◆ **Data section**:
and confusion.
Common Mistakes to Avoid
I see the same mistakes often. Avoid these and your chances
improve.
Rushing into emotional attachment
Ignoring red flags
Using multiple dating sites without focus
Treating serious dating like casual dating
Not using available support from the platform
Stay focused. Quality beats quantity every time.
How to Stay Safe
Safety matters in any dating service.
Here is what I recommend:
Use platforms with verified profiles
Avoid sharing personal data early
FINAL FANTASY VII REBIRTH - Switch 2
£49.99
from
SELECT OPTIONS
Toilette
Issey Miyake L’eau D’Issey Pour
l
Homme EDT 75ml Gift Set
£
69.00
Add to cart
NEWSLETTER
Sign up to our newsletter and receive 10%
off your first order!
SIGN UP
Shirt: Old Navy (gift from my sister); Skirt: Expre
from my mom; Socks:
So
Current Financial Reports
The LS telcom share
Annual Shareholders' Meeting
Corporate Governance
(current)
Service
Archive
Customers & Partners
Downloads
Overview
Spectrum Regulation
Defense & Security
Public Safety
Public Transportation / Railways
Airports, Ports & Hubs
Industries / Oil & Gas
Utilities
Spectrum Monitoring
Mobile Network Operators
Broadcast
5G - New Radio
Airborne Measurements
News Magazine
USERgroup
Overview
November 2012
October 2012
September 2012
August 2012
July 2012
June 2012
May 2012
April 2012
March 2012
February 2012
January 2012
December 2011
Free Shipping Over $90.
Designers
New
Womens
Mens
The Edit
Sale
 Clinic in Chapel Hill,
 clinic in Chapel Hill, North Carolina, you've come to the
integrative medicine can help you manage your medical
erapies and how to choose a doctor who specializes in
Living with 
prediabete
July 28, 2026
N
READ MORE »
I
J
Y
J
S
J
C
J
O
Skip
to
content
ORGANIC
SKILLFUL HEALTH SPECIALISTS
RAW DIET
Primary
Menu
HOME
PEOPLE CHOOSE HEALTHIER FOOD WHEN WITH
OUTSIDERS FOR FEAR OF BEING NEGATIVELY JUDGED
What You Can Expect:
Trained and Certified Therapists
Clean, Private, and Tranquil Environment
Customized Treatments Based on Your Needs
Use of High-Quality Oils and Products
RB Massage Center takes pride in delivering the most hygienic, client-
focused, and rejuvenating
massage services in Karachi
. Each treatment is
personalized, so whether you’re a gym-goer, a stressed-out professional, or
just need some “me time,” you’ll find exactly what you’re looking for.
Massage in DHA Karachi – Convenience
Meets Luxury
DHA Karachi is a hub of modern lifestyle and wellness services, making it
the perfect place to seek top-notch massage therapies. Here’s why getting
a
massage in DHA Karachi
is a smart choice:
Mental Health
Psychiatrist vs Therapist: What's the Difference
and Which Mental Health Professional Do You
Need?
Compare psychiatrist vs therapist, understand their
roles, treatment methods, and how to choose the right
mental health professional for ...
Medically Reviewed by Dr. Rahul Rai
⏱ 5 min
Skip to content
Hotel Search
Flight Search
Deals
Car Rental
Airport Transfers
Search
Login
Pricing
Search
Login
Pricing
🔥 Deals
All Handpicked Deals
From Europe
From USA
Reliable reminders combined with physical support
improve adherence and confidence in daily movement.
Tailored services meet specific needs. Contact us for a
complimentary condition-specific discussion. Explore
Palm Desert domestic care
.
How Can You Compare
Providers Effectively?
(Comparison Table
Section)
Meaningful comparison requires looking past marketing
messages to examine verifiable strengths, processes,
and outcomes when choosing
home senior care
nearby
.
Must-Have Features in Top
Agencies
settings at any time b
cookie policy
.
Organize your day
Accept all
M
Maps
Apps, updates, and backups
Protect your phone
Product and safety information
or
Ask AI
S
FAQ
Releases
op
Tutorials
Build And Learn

◆ **Exercise details**:
Identify each line of the listing above that contains the word "care", and copy those lines.

◆ **Final answer**:
Palm Desert domestic care
home senior care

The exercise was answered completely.